_Text provided:_
FEATURE: Japan's public facilities making life easier for colorblind+
(Japan Economic Newswire Via Thomson Dialog NewsEdge)TOKYO, April 4_(Kyodo) _ Tokyo subway stations are more user-friendly nowadays for people who are colorblind. So is the Soka municipal hospital in neighboring Saitama Prefecture.
They represent part of growing moves being made by local governments and the private sector to make life a little easier for people with weak color-discerning ability.
More than 3 million Japanese are said to have congenital red-green blindness. One in 20 men has the red-green impairment while the ratio for women is 1 in 500.
The Ministry of Internal Affairs and Communications advised railway companies in January to improve displays such as timetables that use combinations of colors that the colorblind have difficulty with.
For example, in Tokyo with its multiplicity of subway lines, boards above the ticket-vending machines showing the different routes use a variety of colors that not only the colorblind have trouble in deciphering.
As a remedial measure, station names circled by colored rings now carry the initial of the name of the line in Roman lettering. If, for example, the station name shows an M within the circle, it is on the Marunouchi Line.

_Work instructions:_
**A)** Answer these questions using the colorblindness feature above.
(i) According to the feature, what share of Japanese women has the red-green impairment?
(ii) In which month did the Ministry of Internal Affairs and Communications advise railway companies to improve their displays?
(iii) What letter inside a station's colored circle shows that the station is on the Marunouchi Line?
**B)** Carry on writing the colorblindness feature above, starting after its final sentence.

_Stored data:_

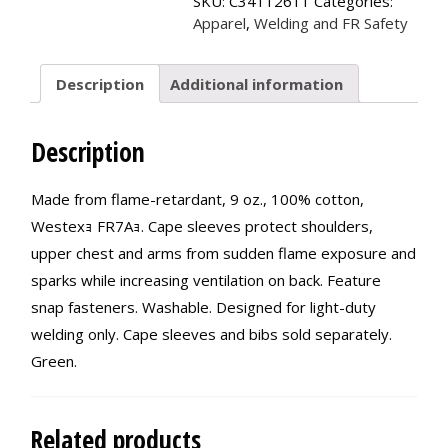
SKU:
C34112611
Categories:
quantity
Apparel
,
Welding and FR Safety
Description
Additional information
Description
Made from flame-retardant, 9 oz., 100% cotton,
Westexｮ FR7Aｮ. Cape sleeves protect shoulders,
upper chest and arms from sudden flame exposure and
sparks while increasing ventilation on back. Feature
snap fasteners. Washable. Designed for light-duty
welding only. Cape sleeves and bibs sold separately.
Green.
Related products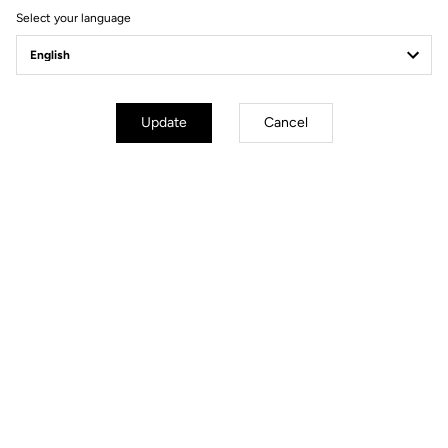
Select your language
Power Meter
Update
Cancel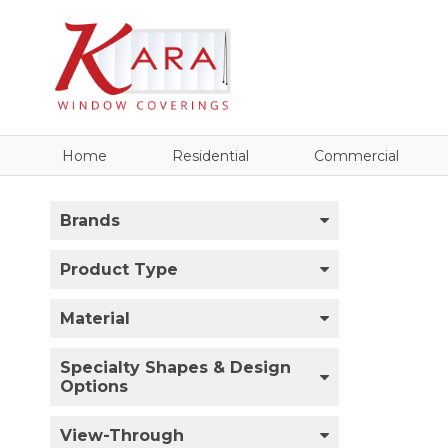
Home
Residential
Commercial
Brands
Product Type
Material
Specialty Shapes & Design
Options
View-Through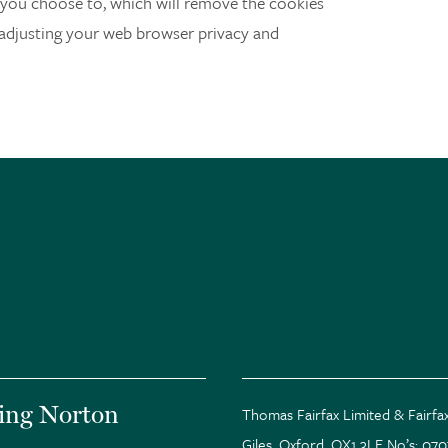
you choose to, which will remove the cookies
 adjusting your web browser privacy and
ing Norton
Thomas Fairfax Limited & Fairfax
Giles, Oxford. OX1 3LE No’s: 07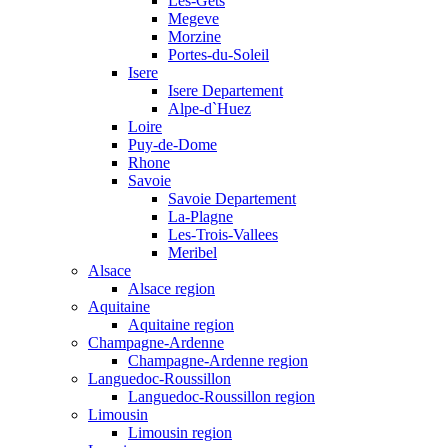
Les-Gets
Megeve
Morzine
Portes-du-Soleil
Isere
Isere Departement
Alpe-d`Huez
Loire
Puy-de-Dome
Rhone
Savoie
Savoie Departement
La-Plagne
Les-Trois-Vallees
Meribel
Alsace
Alsace region
Aquitaine
Aquitaine region
Champagne-Ardenne
Champagne-Ardenne region
Languedoc-Roussillon
Languedoc-Roussillon region
Limousin
Limousin region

_Answers to the exercise:_
**A)**
(i) One in 500 women has the red-green impairment.
(ii) The ministry gave its advice in January.
(iii) The letter M shows that a station is on the Marunouchi Line.

**B)**
The municipal hospital in Soka, which opened four years ago, posts information displays on wards and toilets in ways that are decipherable by those who are unable to see the difference between some colors.
Yosuke Tanaka, 37, who was a member of a civic group campaigning for a better deal for the colorblind, said there are many markings used in daily life that are hard for people with color-vision impairment to differentiate.
Few complaints are heard, he said, because many colorblind people want to conceal the impairment to avoid discrimination.
Tanaka also said that doctors and specialists in the sense of color have not given any concrete suggestions to designers to improve the situation.
However, with the late-dawning realization in Japan that providing barrier-free facilities is a social obligation, the situation has improved somewhat in recent years, spurred on by the aging of society. So-called "universal designs" for facilities usable by all people have become widespread.
Another area of concern for the colorblind is the color coding used for warnings attached to home appliances and on notices in public areas.
To deal with this, one company, Nihon Rikagaku Industry Co., has marketed chalks using a vermillion color for red and a dark color for green to show a clearer difference.
Ricoh Co., meanwhile, has developed copying and fax machines equipped with two lights to enable anyone to judge the mode of the apparatus without relying on the color. Previous machines carried one light which displayed either red or green, depending on the mode. A Ricoh spokesman said, "It's our social mission to offer (machines) that anyone can use."
The message has reached makers of TV sets and remote controls, too. One maker has added the Kanji characters for colors, including "blue" and "red," to the colored buttons on remote controls for TV sets that receive terrestrial digital broadcasts.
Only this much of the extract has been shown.